## INSTRUCTIONS FOR THE TASK
Copy the records below word for word, leaving out the pictures.

## INFORMATION SHOWN
Content starts

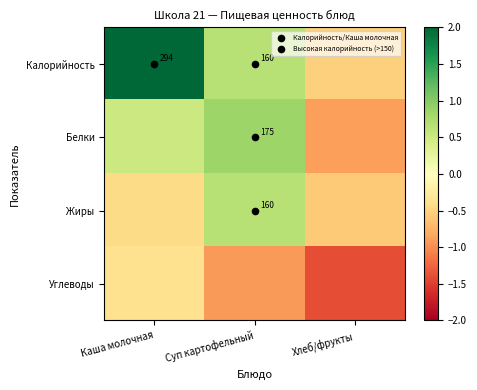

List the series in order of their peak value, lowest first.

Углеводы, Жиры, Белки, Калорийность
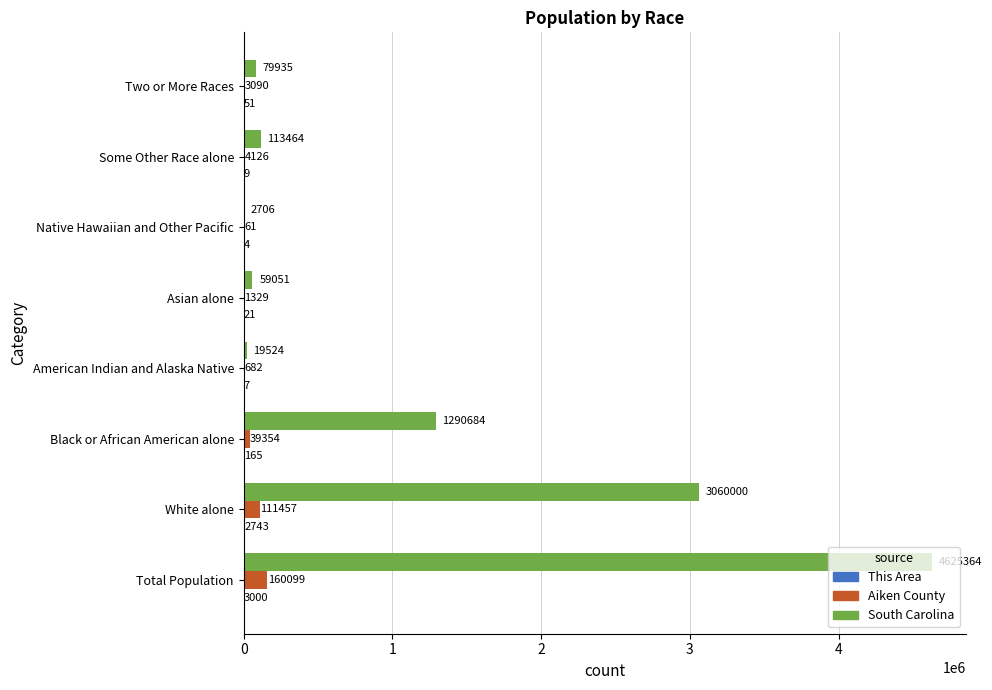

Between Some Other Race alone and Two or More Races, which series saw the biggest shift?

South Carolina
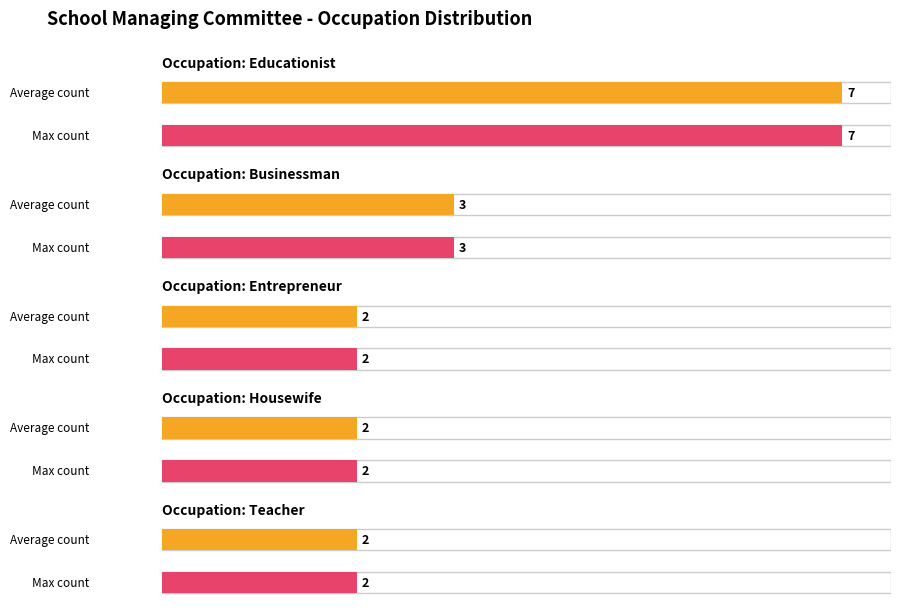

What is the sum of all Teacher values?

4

Content ends

## SOLUTION FOR THIS TASK
List the series in order of their peak value, lowest first.

Углеводы, Жиры, Белки, Калорийность

Between Some Other Race alone and Two or More Races, which series saw the biggest shift?

South Carolina

What is the sum of all Teacher values?

4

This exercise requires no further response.